É impossível analisar as onze quedas consecutivas do Ibovespa em agosto sem mencionar a China, dada a importância das commodities no mercado doméstico – Vale, por exemplo, é a ação com maior peso no índice (participação de 12,314%). "Enquanto havia entusiasmo com a China, o Brasil também andava muito bem. Hoje, o cenário é bastante negativo na segunda maior economia do mundo e os investidores buscam ativos de menor risco", afirma em uma primeira análise João Piccioni, analista da Empiricus Research.
Para Andre Fernandes, head de renda variável e sócio da A7 Capital, parte da saída dos investidores externos está ligada à percepção de aversão ao risco e de que o Federal Reserve deve voltar a aumentar os juros nos Estados Unidos, ao passo que o BC brasileiro deverá manter cortes mais moderados na Selic.
"O estrangeiro quando entra no Brasil, o atrativo é o carry-trade.
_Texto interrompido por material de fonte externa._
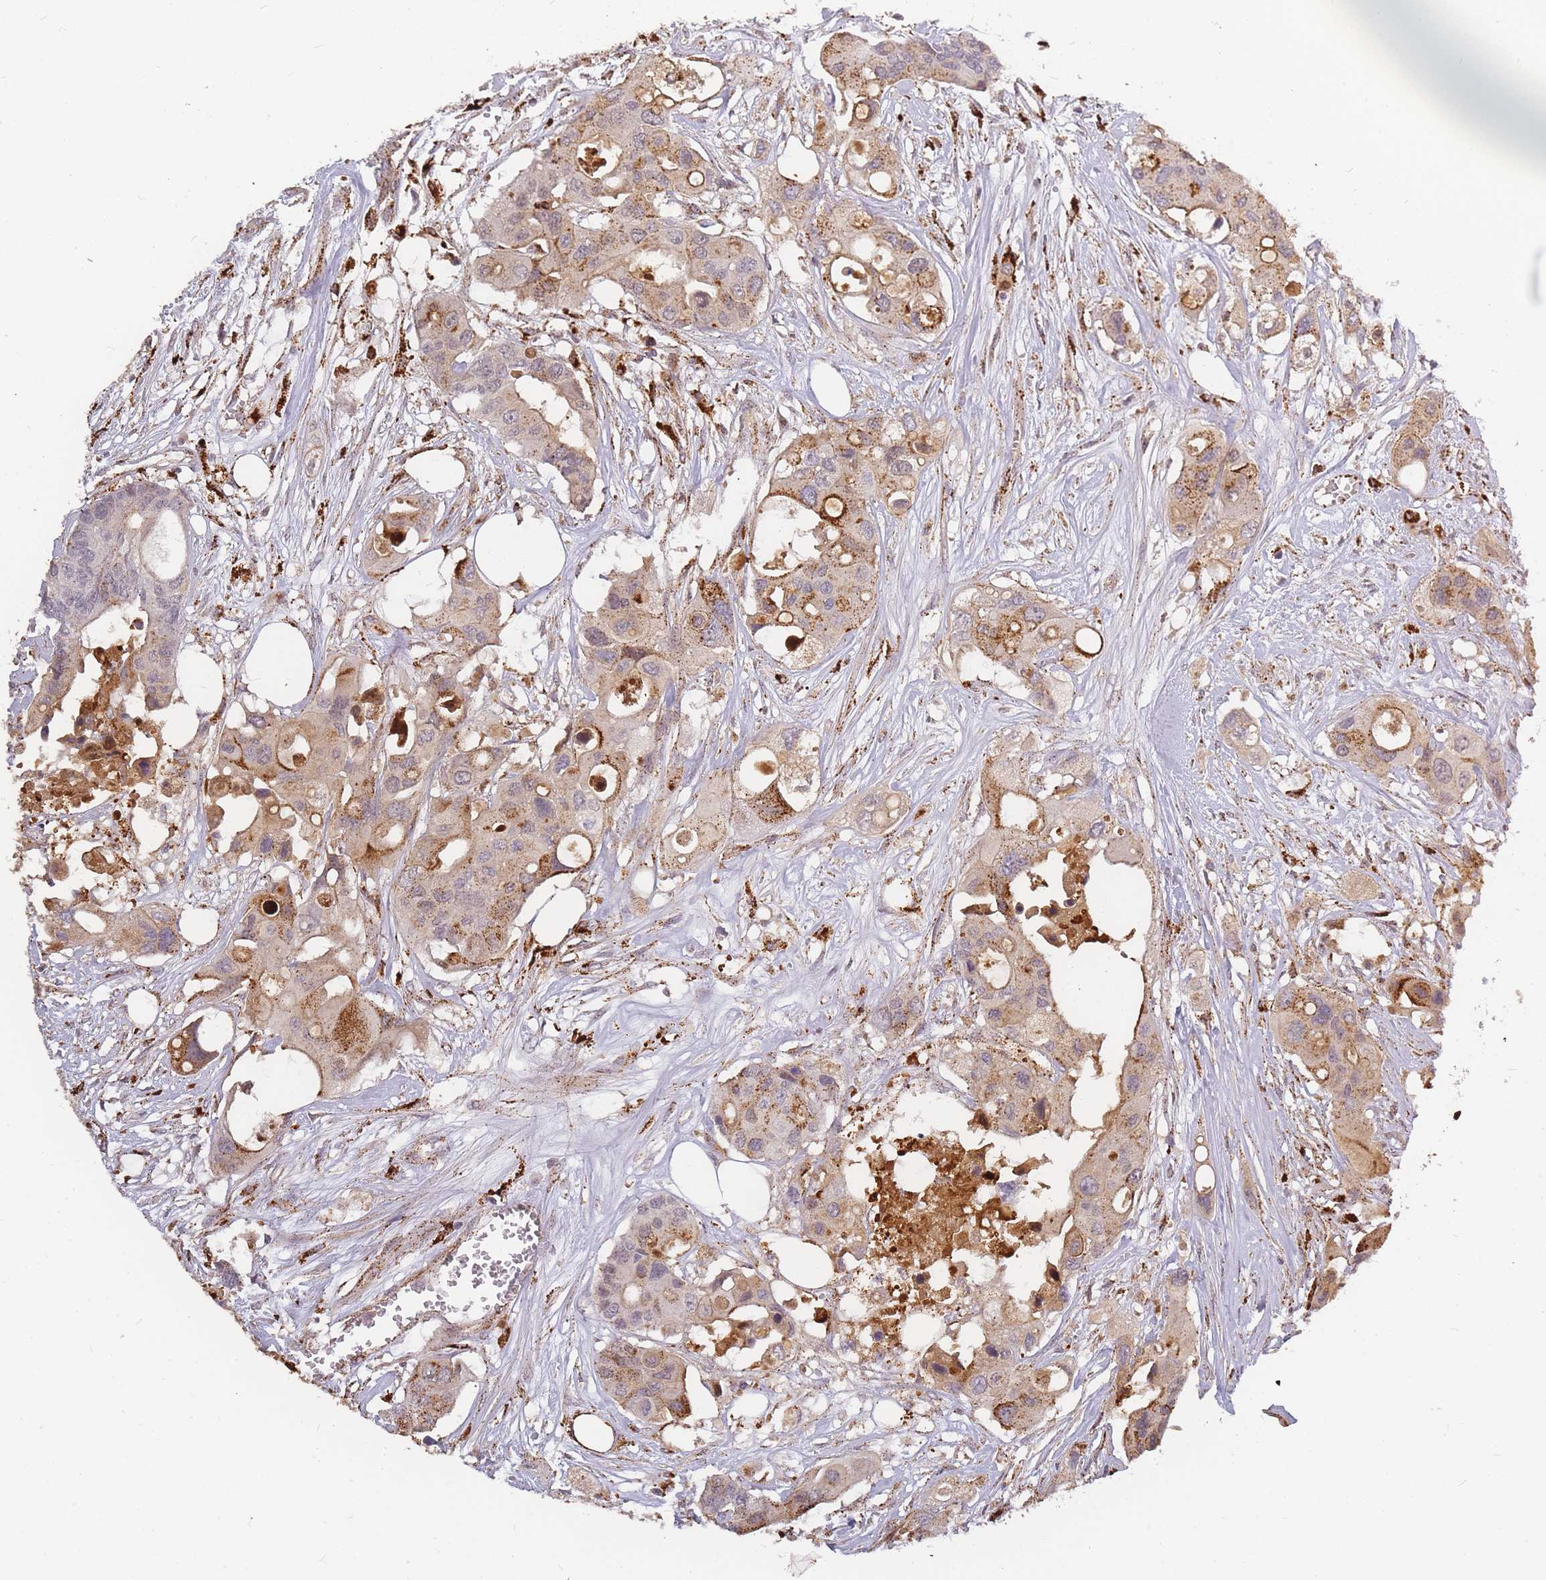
{"staining": {"intensity": "moderate", "quantity": ">75%", "location": "cytoplasmic/membranous"}, "tissue": "colorectal cancer", "cell_type": "Tumor cells", "image_type": "cancer", "snomed": [{"axis": "morphology", "description": "Adenocarcinoma, NOS"}, {"axis": "topography", "description": "Colon"}], "caption": "IHC (DAB) staining of human colorectal adenocarcinoma shows moderate cytoplasmic/membranous protein expression in about >75% of tumor cells. (DAB (3,3'-diaminobenzidine) = brown stain, brightfield microscopy at high magnification).", "gene": "ATG5", "patient": {"sex": "male", "age": 77}}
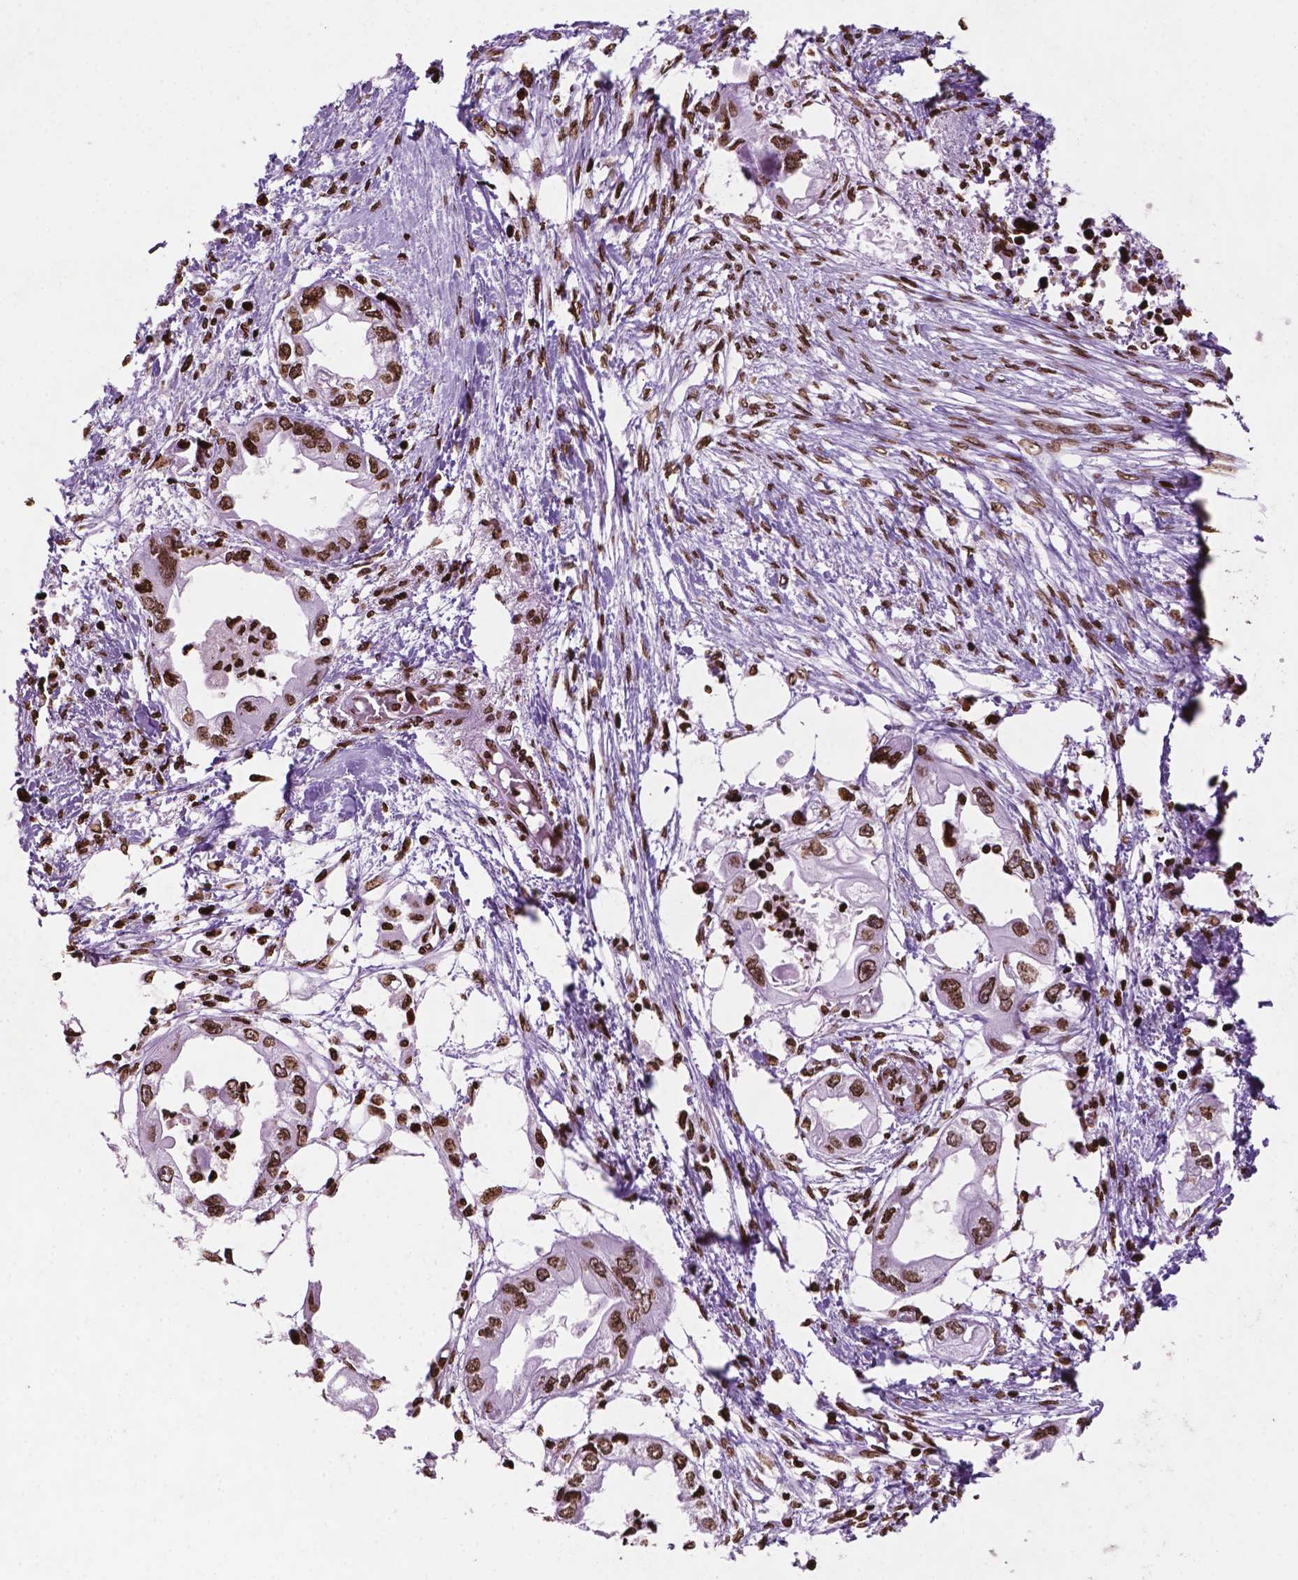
{"staining": {"intensity": "strong", "quantity": ">75%", "location": "nuclear"}, "tissue": "endometrial cancer", "cell_type": "Tumor cells", "image_type": "cancer", "snomed": [{"axis": "morphology", "description": "Adenocarcinoma, NOS"}, {"axis": "morphology", "description": "Adenocarcinoma, metastatic, NOS"}, {"axis": "topography", "description": "Adipose tissue"}, {"axis": "topography", "description": "Endometrium"}], "caption": "Immunohistochemistry micrograph of endometrial cancer (metastatic adenocarcinoma) stained for a protein (brown), which displays high levels of strong nuclear staining in approximately >75% of tumor cells.", "gene": "TMEM250", "patient": {"sex": "female", "age": 67}}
Ele consegue se beneficiar muito desse diferencial de juros entre Brasil e EUA. Quando cai esse diferencial, o estrangeiro começa a tentar tirar um pouco o pé do país emergente e fugir para a segurança", diz Fernandes.
Para Marcelo Boragini, sócio e especialista em renda variável da Davos Investimentos, a saída dos investidores estrangeiros acende um sinal amarelo, mas ainda não é assustadora, pois o spread no carry-trade continua "ok".
Contudo, "o investidor estrangeiro tem sido o grande diferencial para a nossa Bolsa, porque o Brasil tem registrado resgate de fundos de investimentos e multimercado em todos os meses do ano. Só em julho é que os fundos de investimento registraram saldo positivo", avalia Flávio Conde, analista da Levante Investimentos.
A indústria de fundos de investimento acumula perdas de R$ 124,9 bilhões e a de fundos multimercado somam resgate de R$ 61,1 bilhões em 2023, com dados até julho da Associação Brasileira das Entidades dos Mercados Financeiro e de Capitais (Anbima).
Para Piccioni, da Empiricus, há ainda um fator técnico contribuindo para o escoamento do capital externo na Bolsa brasileira: o aumento das emissões de títulos por parte do Tesouro dos Estados Unidos. Para ajudar a fechar as contas nos EUA, o Tesouro anunciou no dia 2 a ampliação da emissão de dívida para arrecadar fundos de investidores privados. A nova emissão representa um aumento de US$ 7 bilhões, em comparação ao total de emissão de US$ 96 bilhões dos mesmos títulos anunciados em maio.
O anúncio ocorreu um dia depois de a agência de classificação de risco Fitch ter anunciado o rebaixamento da classificação de crédito do governo americano, justificando a expectativa de deterioração fiscal à frente. Nesse ambiente, o investidor também passou a exigir maior remuneração para carregar os papéis.
"Os leilões do Tesouro americano acabam sugando a liquidez no mundo todo, e o Brasil não está blindado contra essa busca por segurança. Esse movimento de migração está acontecendo até mesmo nas bolsas americanas", afirma o analista da Empiricus.
Para se ter uma ideia, na manhã da quarta-feira, 16, o cupom cambial – indicador que mostra a remuneração em dólares de investimentos feitos no Brasil – apontava um rendimento de aproximadamente 5,2% ao ano para aplicações com duração de um mês no País. A taxa é menor que os juros oferecidos por títulos do Tesouro dos Estados Unidos com a mesma duração – de 5,53% ao ano, segundo dados divulgados pelo governo americano.
Conde, da Levante, diz ainda que o investidor estrangeiro conseguiu prever em junho e julho alguns fatores que contribuem para a tese brasileira: o Banco Central esperou a inflação baixar para começar o início de corte da Selic; o arcabouço fiscal foi aprovado no Congresso, e a reforma tributária, na Câmara. "A venda pelos investidores estrangeiros é por pura realização de lucros, por ter conseguido antecipar bem a alta da Bolsa. Não tem nada a ver com deixar de acreditar no arcabouço fiscal ou na reforma tributária por aqui", afirma.